Phase 6 Retrospective (cross-sub-phase observation)
The Phase 6 completion arc shipped 5+1 sub-phases (6a, pre-6b sweep, 6b, 6c, 6d, 6e) over ~5-6 Architect sessions across ~3 calendar days, against a breakdown estimate of 29-41 days. The compression came from:
- Aggressive subagent delegation for SQL transcription — 4 clean first-attempts at 670 / 5,837 / 3,274 / 6,613 lines. The Template 2 / Phase 3 SQL-transcription protocol scaled cleanly.
- The
PowerFillRunServiceextension model — every sub-phase added a Step N + RunSummary fields without rewriting existing steps. JSON contract preserved across all sub-phases. - Per-sub-phase SQL deploy file (006/008/009/010/011/012) — keeping diffs reviewable + revertable + testable in isolation.
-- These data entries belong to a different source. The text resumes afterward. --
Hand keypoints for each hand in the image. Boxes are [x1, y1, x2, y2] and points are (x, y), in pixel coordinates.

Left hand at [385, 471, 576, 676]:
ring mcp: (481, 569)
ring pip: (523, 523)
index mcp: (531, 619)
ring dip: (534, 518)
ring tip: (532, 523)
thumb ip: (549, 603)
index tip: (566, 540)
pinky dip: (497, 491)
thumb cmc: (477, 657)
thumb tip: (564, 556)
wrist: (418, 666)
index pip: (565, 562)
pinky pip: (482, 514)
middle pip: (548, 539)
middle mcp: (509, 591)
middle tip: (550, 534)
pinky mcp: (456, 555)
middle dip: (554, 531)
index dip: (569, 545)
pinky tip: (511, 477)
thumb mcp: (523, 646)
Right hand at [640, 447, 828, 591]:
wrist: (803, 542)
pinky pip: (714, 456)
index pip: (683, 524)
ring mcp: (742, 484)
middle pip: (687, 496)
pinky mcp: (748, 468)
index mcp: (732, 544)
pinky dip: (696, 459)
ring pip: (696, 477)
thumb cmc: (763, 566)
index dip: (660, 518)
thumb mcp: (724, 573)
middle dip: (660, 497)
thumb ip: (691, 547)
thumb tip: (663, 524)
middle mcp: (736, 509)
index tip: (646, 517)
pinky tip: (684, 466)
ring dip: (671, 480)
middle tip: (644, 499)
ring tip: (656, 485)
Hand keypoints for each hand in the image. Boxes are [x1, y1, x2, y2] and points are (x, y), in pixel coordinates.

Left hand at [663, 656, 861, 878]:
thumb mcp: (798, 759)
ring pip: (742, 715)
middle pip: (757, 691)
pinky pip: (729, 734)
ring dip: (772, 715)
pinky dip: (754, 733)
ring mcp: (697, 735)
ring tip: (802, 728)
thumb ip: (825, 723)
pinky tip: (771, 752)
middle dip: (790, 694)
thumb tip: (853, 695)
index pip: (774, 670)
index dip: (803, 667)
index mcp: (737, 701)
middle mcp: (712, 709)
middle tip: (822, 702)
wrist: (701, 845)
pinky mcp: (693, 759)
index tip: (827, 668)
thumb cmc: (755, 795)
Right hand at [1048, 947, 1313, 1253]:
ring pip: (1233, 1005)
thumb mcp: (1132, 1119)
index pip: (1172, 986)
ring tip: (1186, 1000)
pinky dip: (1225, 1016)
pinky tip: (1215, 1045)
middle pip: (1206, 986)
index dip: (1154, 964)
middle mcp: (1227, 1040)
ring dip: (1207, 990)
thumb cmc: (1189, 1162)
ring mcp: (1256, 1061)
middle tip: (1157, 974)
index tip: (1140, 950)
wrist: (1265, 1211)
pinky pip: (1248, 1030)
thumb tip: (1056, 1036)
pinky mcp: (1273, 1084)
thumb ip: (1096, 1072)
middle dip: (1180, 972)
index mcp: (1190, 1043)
- The 3-layer Primary-Source Verification Gate — caught findings BEFORE they propagated into wasted work; produced 50+ findings across 5 sub-phases; ~zero rework.
- The discipline shipped in 6a kept compounding through 6e — every sub-phase's completion report became the next sub-phase's kickoff input; every assumption + every D-decision + every Gate finding accumulated into searchable shared context.
- The Andon-cord protocol — A54 in 6c surfaced a real legacy-proc bug; the response was "Stop, document, escalate disposition, proceed with verbatim port" — not "silently work around." A56 in 6d compounded the observation; A56 in 6e validated the orchestration layer against the predicted outcome.
- The Architect-PO collaboration model — Q1/Q2/Q3/Q7 PO-confirmed defaults inherited from the open-questions doc; PO checkpoints at 6a → 6c → 6d planning; A54 Option C disposition consistently carried from 6c → 6d → 6e.
Banking for Phase 7 estimate: 1-2 Architect-sessions per major sub-phase, NOT 5-7 days. The 5-7 day estimate was calibrated for an Architect doing all the work manually; the subagent + reuse pattern materially changes velocity.